The percentage of mutants in a population can be determined, and we do that in Experiment 8.1. A discussion of "mutation frequency" can be found here. As an example, the mutation frequency in the above test tube culture of 16 cells is 1 out of 16 or 6.25%. (This would be an unreasonable example, given the fact that there is about one chance in a million that a given gene will mutate when the DNA is replicated.)
EXPERIMENT 8.2 – CONJUGATION AND RECOMBINATION
In Escherichia coli and presumably many other species, distinct "mating types" may be found. For E. coli, the F+ and F– mating types are distinguished by the presence of a special plasmid, the F factor, in the former. This plasmid includes genes involved in the transfer by conjugation of DNA into compatible recipient cells; included are genes responsible for the synthesis of the F pilus. As shown in this diagram, when the F plasmid is transferred to an F– cell, the donor F+ cell retains a complete copy of the plasmid while the recipient F– cell becomes an F+ donor cell.
If the F plasmid becomes integrated into the chromosome of a F+ cell, an Hfr cell results. A cell of this mating type will be a donor, able to transfer part of its regular chromosome during conjugation (with part of the F factor on the leading end). Insertion of any part of the transferred Hfr chromosome into the recipient cell's chromosome (recombination) may subsequently occur.

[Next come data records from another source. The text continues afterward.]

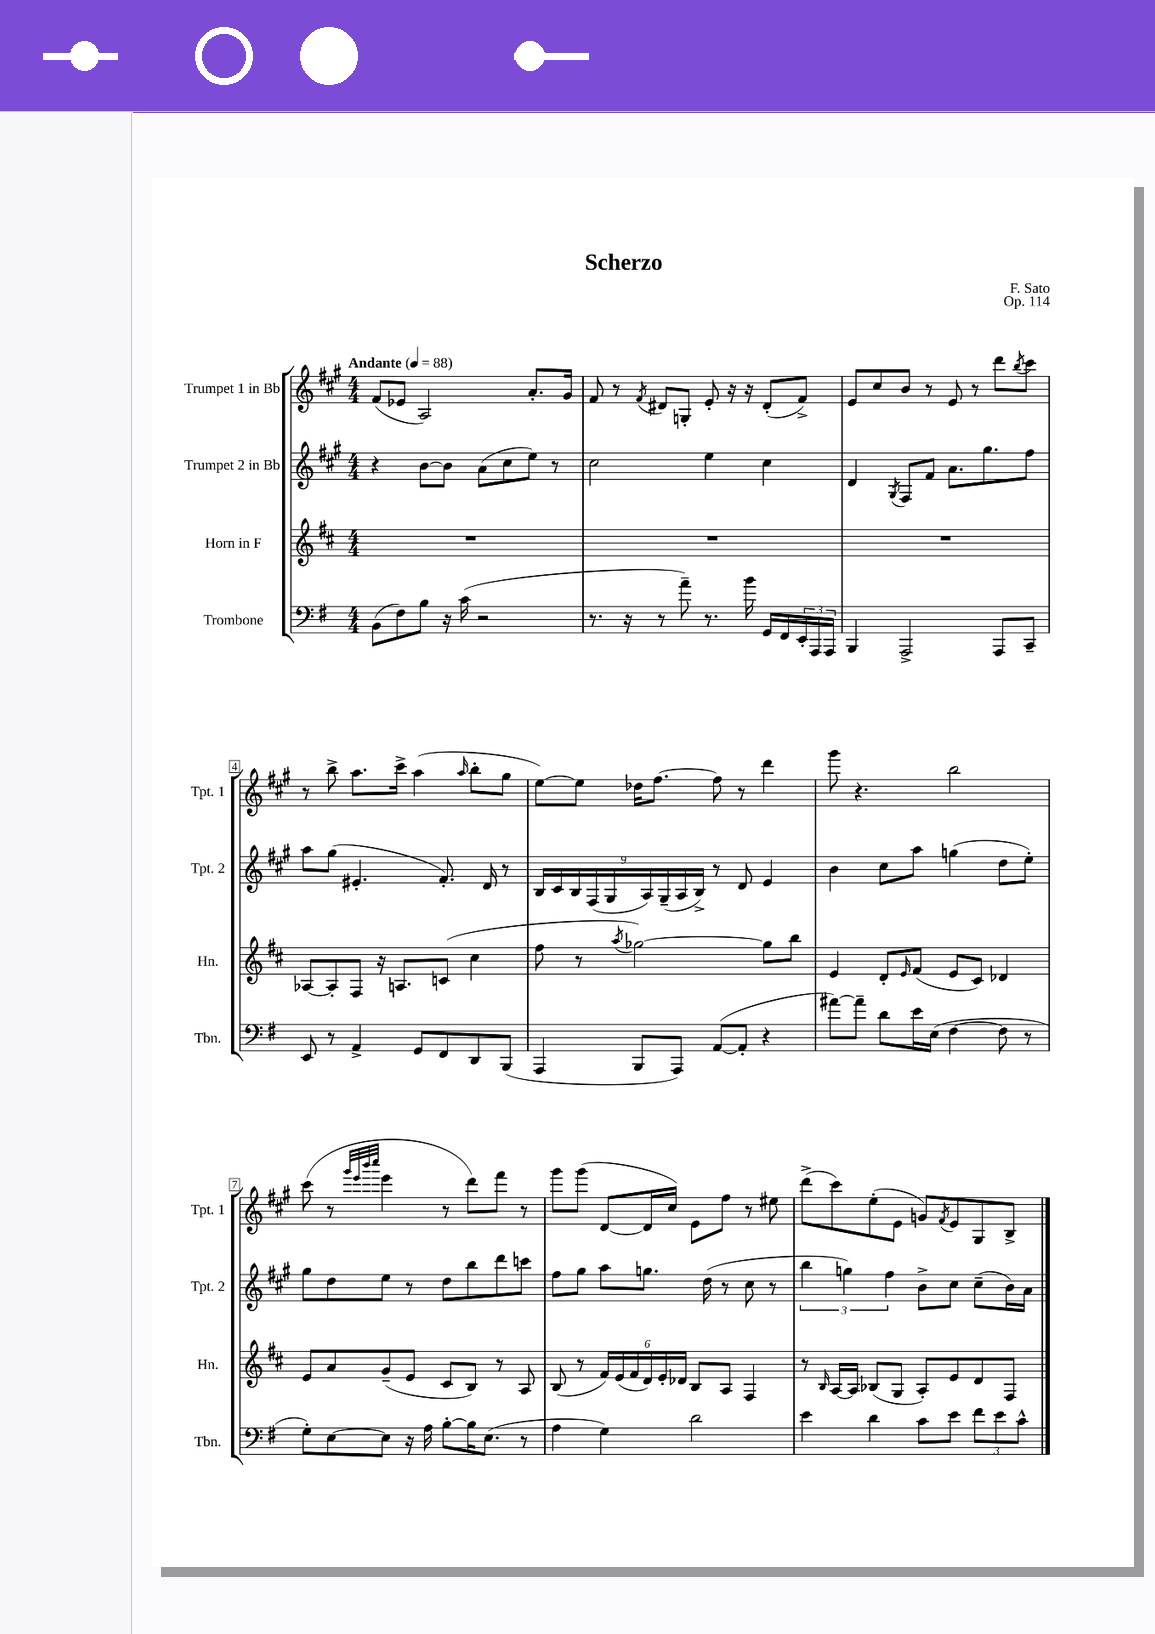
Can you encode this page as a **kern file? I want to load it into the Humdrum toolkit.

**kern	**kern	**kern	**kern
*staff4	*staff3	*staff2	*staff1
*clefF4	*clefG2	*clefG2	*clefG2
*k[f#]	*k[f#c#]	*k[f#c#g#]	*k[f#c#g#]
*M4/4	*M4/4	*M4/4	*M4/4
*MM88	*MM88	*MM88	*MM88
(8BB\L	1r	4r	(8f#/L
8F#\)	.	.	8e-/J
8B\J	.	[8b\L	2A/)
16r	.	8b\]J	.
(16c\	.	.	.
2r	.	(8a\L	.
.	.	8cc#\	.
.	.	8ee\J)	8.a'/L
.	.	8r	.
.	.	.	16g#/Jk
=	=	=	=
8.r	1r	2cc#\	8f#/
.	.	.	8r
16r	.	.	.
.	.	.	8qf#/
8r	.	.	8d#/L
8a~\)	.	.	8G'/J
8.r	.	4ee\	8e'/
.	.	.	16r
16b\	.	.	16r
16GG/LL	.	4cc#\	(8d#'/L
16FF#/	.	.	.
24EE'/	.	.	8f#^/J)
24AAA/	.	.	.
24AAA/JJ	.	.	.
=	=	=	=
4BBB/	1r	4d/	8e/L
.	.	.	8cc#/
.	.	8qG#/	.
2AAA^/	.	8F#/L	8b/J
.	.	8f#/J	8r
.	.	8.a\L	8e/
.	.	.	8r
.	.	8.gg#\	.
8AAA/L	.	.	8ddd\L
.	.	.	8qbb/
8CC~/J	.	8ff#\J	8ccc#\J
=	=	=	=
8EE/	[8A-/L	8aa\L	8r
8r	8A-'/]	(8gg#\J	8bb^\
4AA^/	8F#/J	4.e#'/	8.aa\L
.	16r	.	.
.	8.A/L	.	16ccc#^\Jk
8GG/L	.	.	(4aa\
8FF#/	(8c/J	8.f#'/)	.
.	.	.	16qqaa/
8DD/	4cc#\	.	8bb'\L
.	.	16d/	.
(8BBB/J	.	8r	8gg#\J
=	=	=	=
4AAA/	8ff#\	18B/LL	[8ee\L)
.	.	18c#/	.
.	.	18B/	.
.	8r	.	8ee\]J
.	.	(18F#/	.
.	.	18G#/	.
.	8qaa/	.	.
8BBB/L	[2gg-\)	.	16dd-\LK
.	.	18A/)	.
.	.	.	[8.ff#\J
.	.	(18G#~/	.
8AAA/J)	.	.	.
.	.	18A/	.
.	.	18B^/JJ)	.
([8AA/L	.	8r	8ff#\]
8AA'/]J	.	8d/	8r
4r	8gg-\]L	4e/	4ddd\
.	8bb\J	.	.
=	=	=	=
[8a#\L)	4e/	4b\	8ggg#\
8a#~\]J	.	.	4.r
8d\L	8d'/L	8cc#\L	.
.	16qqe/	.	.
16e\L	(8f#/J	8aa\J	.
(16E\JJ	.	.	.
[4F#\	8e/L	(4gg\	2bb\
.	8c#/J)	.	.
8F#\]	4d-/	8dd\L	.
8r	.	8ee'\J)	.
=	=	=	=
8G'\L)	8e/L	8gg#\L	(8ccc#\
[8E\	8a/	8dd\	8r
.	.	.	32qqggg#/LLL
.	.	.	32qqeee/
.	.	.	32qqbbb/
.	.	.	32qqcccc#/JJJ
8E\]J	(8g~/	8ee\J	4eee\
16r	8e/J	8r	.
16A\	.	.	.
[8B'\L	8c#/L	8dd\L	8r
16B\]K	8B/J)	8bb\	8ddd\L)
(8.E\J	.	.	.
.	8r	8ddd\	8fff#\J
8r	8A/	8ccc\J	8r
=	=	=	=
4A\	(8B/	8ff#\L	8ggg#\L
.	8r	8gg#\J	(8ggg#\J
4G\)	24f#/LL)	8aa\L	[8d/L
.	(24e/	.	.
.	24f#/	.	.
.	24d/)	8.gg\J	16d/]L
.	24e'/	.	.
.	.	.	16cc#/JJ)
.	24d-/JJ	.	.
2d\	8B/L	.	8e\L
.	.	(16dd\	.
.	8A/J	8r	8ff#\J
.	4F#/	8cc#\	8r
.	.	8r	8ee#\
=	=	=	=
4e\	8r	6bb\	(8ddd^\L
.	16qqB/	.	.
.	[16A/LL	.	8ccc#\)
.	.	6gg\)	.
.	16A/]JJ	.	.
4d\	(8B-/L	.	(8ee'\
.	.	6ff#\	.
.	8G/J	.	8e\J
8c\L	8A'/L)	8b^\L	8g/L)
.	.	.	8qf#/
8e\J	8e/	8cc#\J	8e/
12f#\L	8d/	(8cc#~\L	8G#/
12e\	.	.	.
.	8F#/J	16b\L)	8B^/J
12c^^\J	.	.	.
.	.	16a\JJ	.
==	==	==	==
*-	*-	*-	*-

In order for us to demonstrate the result of conjugation and recombination effectively in this experiment, we must choose parent cells which are not only different mating types but are also different in one or more phenotypic properties such that we may detect the result of recombination easily. That is, we should see some kind of growth or reaction occuring after these two parent cultures are mixed that we do not see for the two separate parent cultures. That is the take-home lesson from this experiment.

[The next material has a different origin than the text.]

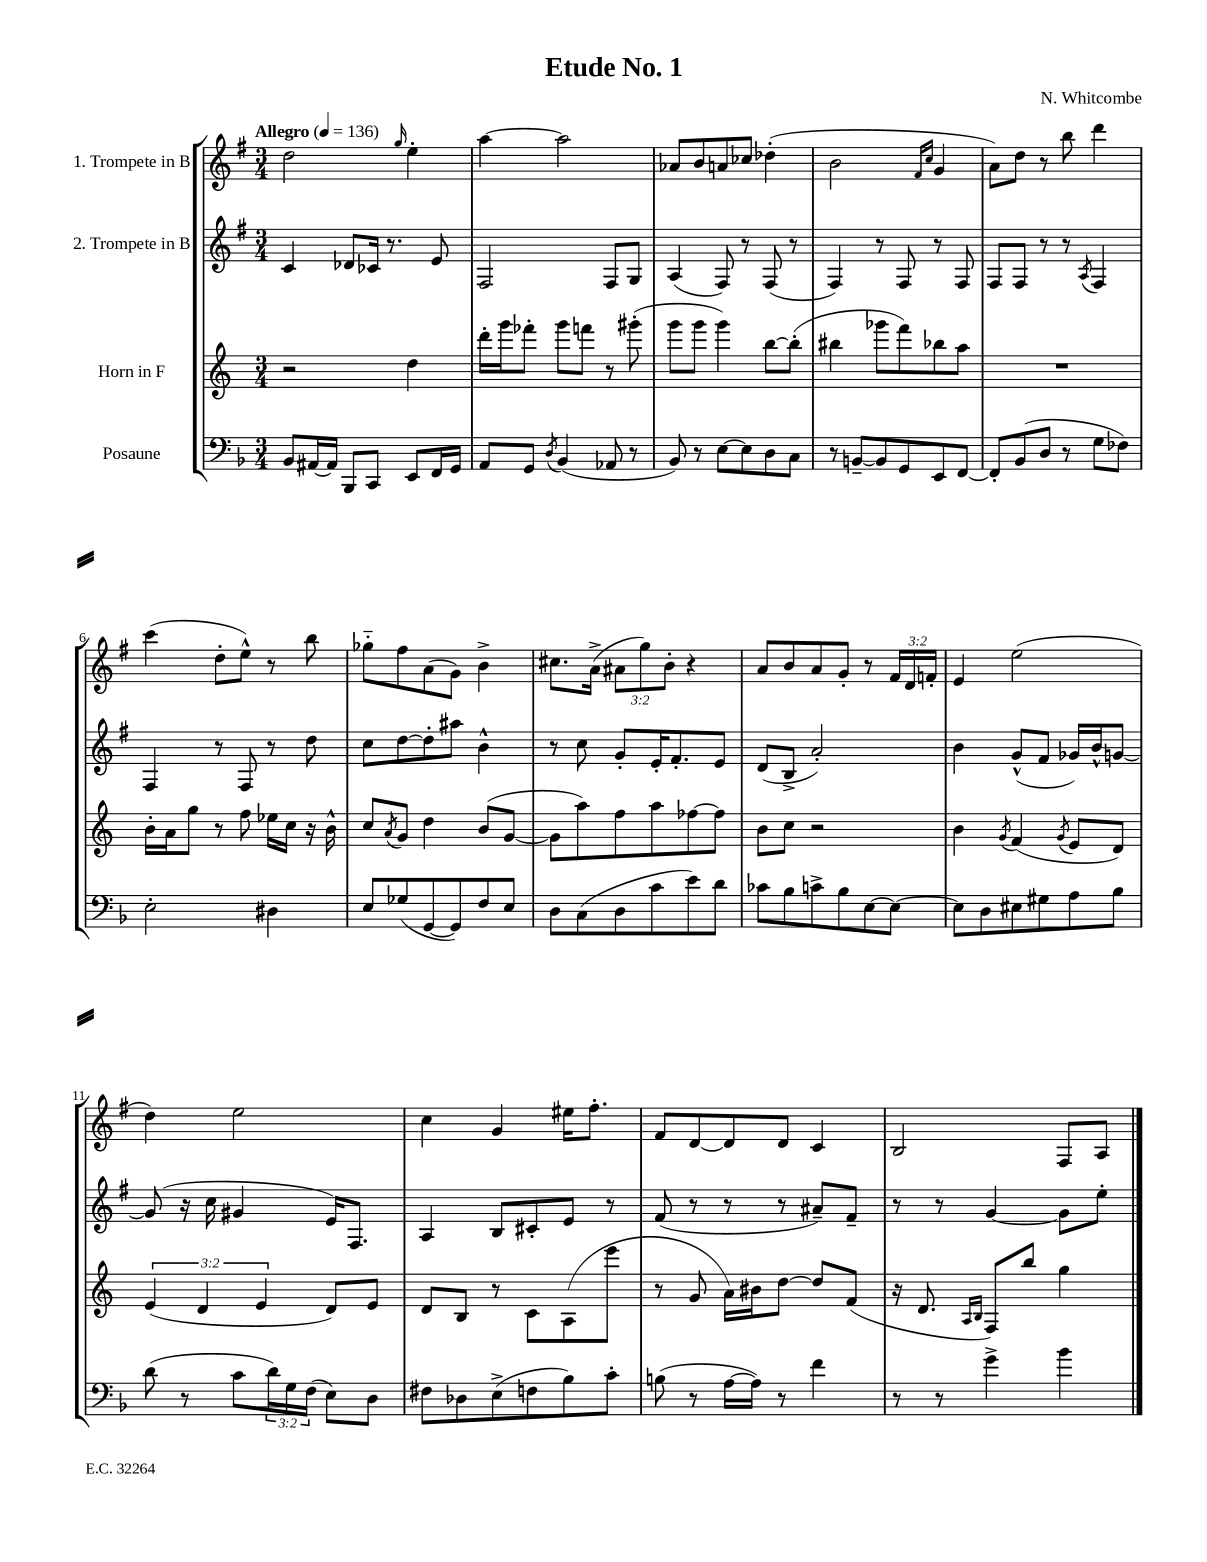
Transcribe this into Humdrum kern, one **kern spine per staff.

We have chosen an Hfr strain which is a methionine auxotroph and an F– strain which is a threonine auxotroph. Neither should grow on a minimal medium which is formulated for prototrophic ("wild-type") strains of E. coli. However, after mixing the two strains and allowing for conjugation and subsequent recombination to occur, the appearance of any colony on the minimal medium can be attributed to an F– cell which acquired the ability, from an Hfr cell (via conjugation and recombination), to synthesize threonine and thus all of its amino acids. The following table summarizes the important characteristics of our strains:
The following diagram shows an overview of the "mechanics" of recombination leading to the recipient (F–) cell becoming thr+ – that is, gaining the ability to synthesize threonine from the inclusion of that part of the donor DNA into its chromosome. The cell is thus able to (1) produce all of its amino acids and (2) form a colony on Minimal Medium:
Another way of looking at it (with a "before and after" view of the F– cell) is shown on the right.
A discussion of "recombination frequency" can be found here. As an example of what to consider in the calculation of recombination frequency, here is a sample question from a recent quiz: Ten Hfr cells are mixed with ten F– cells, and four pairs of Hfr and F– cells undergo conjugation. If one F– cell incorporates DNA from an Hfr cell into its chromosome, the "recombination frequency" would then be . (The answer would not be 1 out of 20 (0.5%) but rather 1 out of 10 (10%). Consider that only the F– cells are able to undergo recombination, and the number of Hfr cells should not be considered in the calculation. In the more realistic situation of our Experiment 8.2, we usually find the recombination frequency to be between 0.05 and 0.1%.)